How ransomware attacks are making the most of the COVID-19 crisis [Q&A]
Ransomware is a business that's thriving in the current climate, but what's behind this and what wider problems do attacks create for businesses?
We had a socially-distanced chat with Chris Morales, head of security analytics at network detection and response specialist Vectra to find out more.
BN: How has ransomware changed in recent years?
CM: When WannaCry happened, ransomware was highly automated. That means that somebody would find some type of exploit and then use a software package to go out there and exploit all these networks that were exposed to a vulnerability. In that case it was this server messaging vulnerability blue key from the NSA, they just put that together went out there, to encrypt things and tell people to pay for it. It was super opportunistic they just put it on the internet, it went on and in fact it still happens today, every now and then you see an attack. They didn't actually make a lot of money from it though.
In recent times ransomware has become more targeted. In trying to understand how it was so successful in 2019 and how do attackers quickly take over a network so no one knew about it, what we've learned is that these hacks were there for weeks if not months and ransomware was only deployed when the attacker was done with anything else they wanted.
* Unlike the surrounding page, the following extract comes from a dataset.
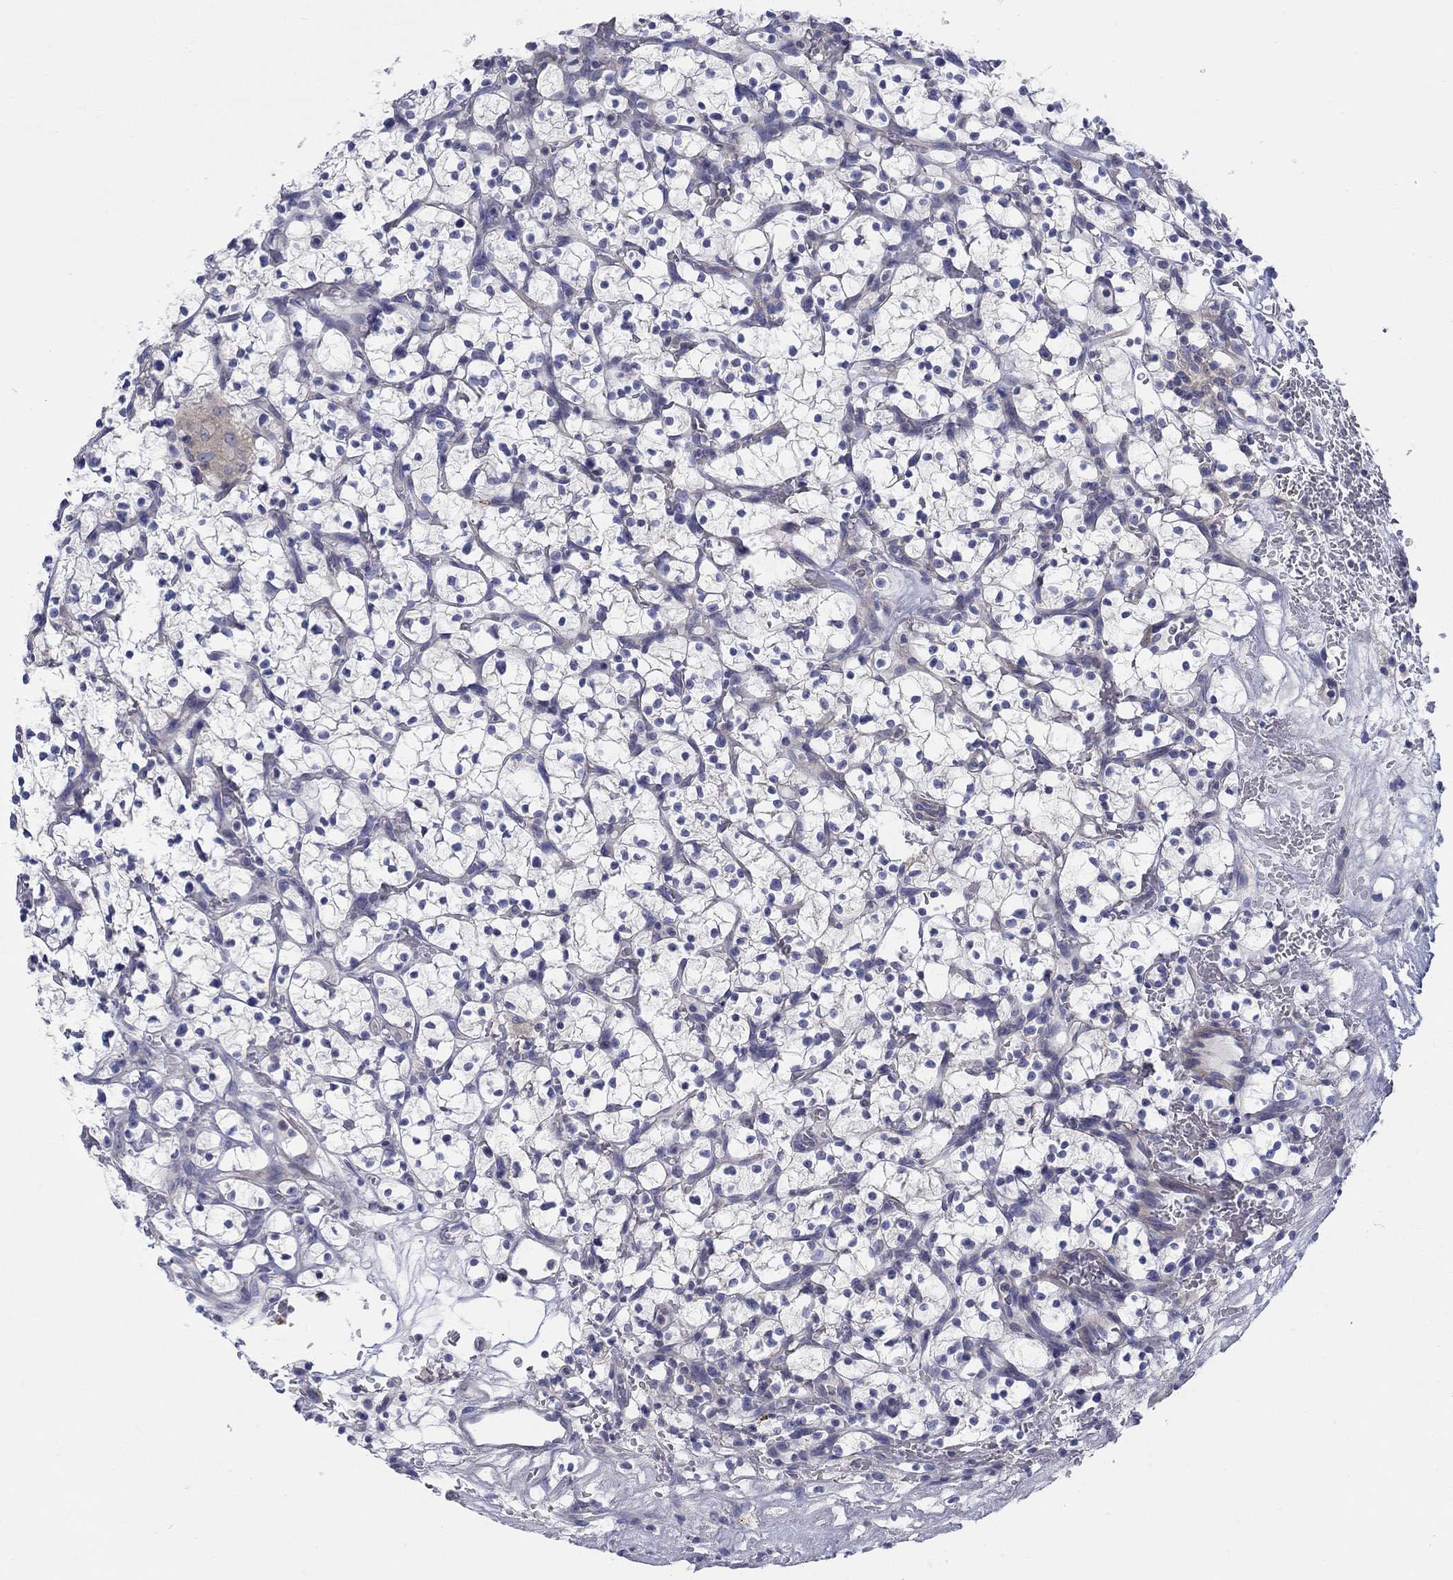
{"staining": {"intensity": "negative", "quantity": "none", "location": "none"}, "tissue": "renal cancer", "cell_type": "Tumor cells", "image_type": "cancer", "snomed": [{"axis": "morphology", "description": "Adenocarcinoma, NOS"}, {"axis": "topography", "description": "Kidney"}], "caption": "Tumor cells show no significant protein expression in renal adenocarcinoma. The staining is performed using DAB (3,3'-diaminobenzidine) brown chromogen with nuclei counter-stained in using hematoxylin.", "gene": "HAPLN4", "patient": {"sex": "female", "age": 64}}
Or in some cases it was resold to somebody else as an already a compromised network.
BN: How are networks being accessed?
CM: Attackers are using things like Remote Desktop protocol exposed to the internet or using remote services, or compromising a machine and getting getting privileged accounts that they have access to and can run there. And what's happened is that attackers have stuck on these machines for a long time, kind of hanging out. As soon as things like this pandemic happen, they look at their stock, it's funny because this is very much a ROI thing. I know security people who are actually having to do Remote Desktop IT work right now and are overworked, they're not even able to focus on security as much as they weren't able to before, that creates a creates an opportunity while everybody's busy.
What's scary is the access you need to encrypt a network file is the exact same access you need to copy all the data and move it somewhere else. Because they've already been there for a long time they have been stealing the data over that time as well. So that when the ransom gets deployed, all the data has already been stolen.
BN: What methods are being used to deliver initial attacks?
CM: Social engineering is a major factor but we're also seeing some old methods resurfacing. There's been a huge increase in the use of infected Word docs all over again using macros, or phishing emails exploiting COVID-19.
Also what we found is that businesses weren't fully ready for this shift. They didn't have the VPN that can support whole workloads. We've got whole groups of people that never worked at home before. Administrators have started turning on services on their servers so they can manage remotely and opening themselves up to attacks. There's a scanner called Shodan that looks at internet connected systems shows open ports like Remote Desktop or SMB and tells you how many are vulnerable to Eternal Blue, Heartbleed and so on. Businesses can use this to check their systems but of course it's useful for attackers too.
BN: Why has the COVID-19 crisis boosted attacks?
CM: It's been quite an opportunity to exploit already compromised networks that the criminal gangs are already inside. Now's a great time to encrypt the data, because the belief is that the panic will be greater and there's a higher likelihood the victim will pay. In the last few months ransomware has become the top method of attack.
It's funny how you hear about people talking about VPN and how it secures you, when VPN isn’t actually secure at all, it's confidential. You've encrypted the communication between point A and point B but what attackers do now is they're starting to compromise home networks which are much weaker than work networks, home routers Wi-Fi things like that.
And once they're on those networks, they're just pivoting into people's laptops over the VPN. If people don't have work laptops they may be using their own systems which are less well protected. Attackers are using those home systems to get into network file shares, which isn't any different than they were doing, even when they're on site, because these are the high value targets.
BN: Do attacks create bigger issues for the businesses that are targeted?
CM: New legislation like GDPR means when it's personal information that's involved and things start to get put out there, you now as a company not only have to respond to having the business breached, but you have to now try to deal with all the policy and legal problems around a data breach.
BN: Presumably attacks are effective because people pay up?
CM: The last thing people want to do have their data leaked on the internet. What they're paying the ransom for now is not have data put on the Net it's not just about disrupting systems, so in general it's been working, yes.
The FBI always recommended not paying the ransom, but they've softened their message now, because things got complicated. They've started to acknowledge that there are scenarios where you probably should pay the ransom -- as much as you don't want to. The thought process is that every time you pay a ransom you're simply perpetuating and making it worse for the next guy, which I believe is true as well. It's like funding the organization and rewarding them for their behavior and yet, more and more people join in, I do believe it's a downward spiral, nobody wants to be a victim.